Compensation and even amendment to RDL possible
Sullivan and Vázquez-Guillén therefore estimate that should arbitrators conclude that the Spanish government’s changes to this regulation do not comply with the Energy Charter Treaty and have damaged investors, it would be not only liable to pay the investors compensation, but may also mean the Government has to eliminate the regulatory action causing the damage, otherwise they would be in breach of international law.
In effect, going to arbitration under the Energy Charter Treaty is a way of announcing that a state has breached its international obligations, while at the same time enabling foreign investors to receive compensation, but what about Spanish investors who have been also seen the returns on their investments in solar PV damaged by Royal Decree-Law 14/2010?

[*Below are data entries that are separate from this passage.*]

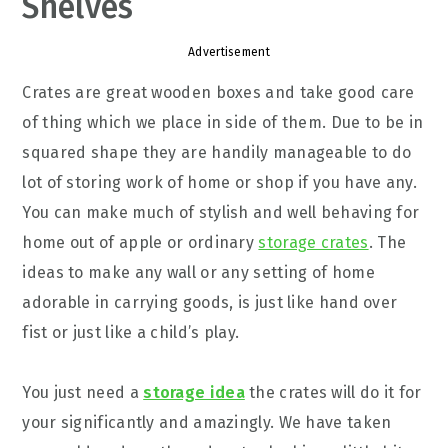
Shelves
Advertisement
Crates are great wooden boxes and take good care
of thing which we place in side of them. Due to be in
squared shape they are handily manageable to do
lot of storing work of home or shop if you have any.
You can make much of stylish and well behaving for
home out of apple or ordinary
storage crates
. The
ideas to make any wall or any setting of home
adorable in carrying goods, is just like hand over
fist or just like a child’s play.
You just need a
storage idea
the crates will do it for
your significantly and amazingly. We have taken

“We are not assessing the legality or illegality of the regulation,” say the lawyers. “What we are looking at is whether or not a State has fulfilled its obligations under international law… under the Energy Charter Treaty, because had this Treaty not been in place and Spain had not been a signatory, many of these investments would not have been made in Spain. It is a framework that protects international investors. This type of treaty ensures international investments flow by promoting and protecting foreign investment.”
Thus, Spanish investors would not be entitled to compensation; however, the lawyers from Allen and Overy reveal that the arbitration could go beyond just fixing an indemnity for the investors, and may even result in the Spanish government having to amend Royal Decree-Law 14/2010, which would benefit Spanish investors in the long run.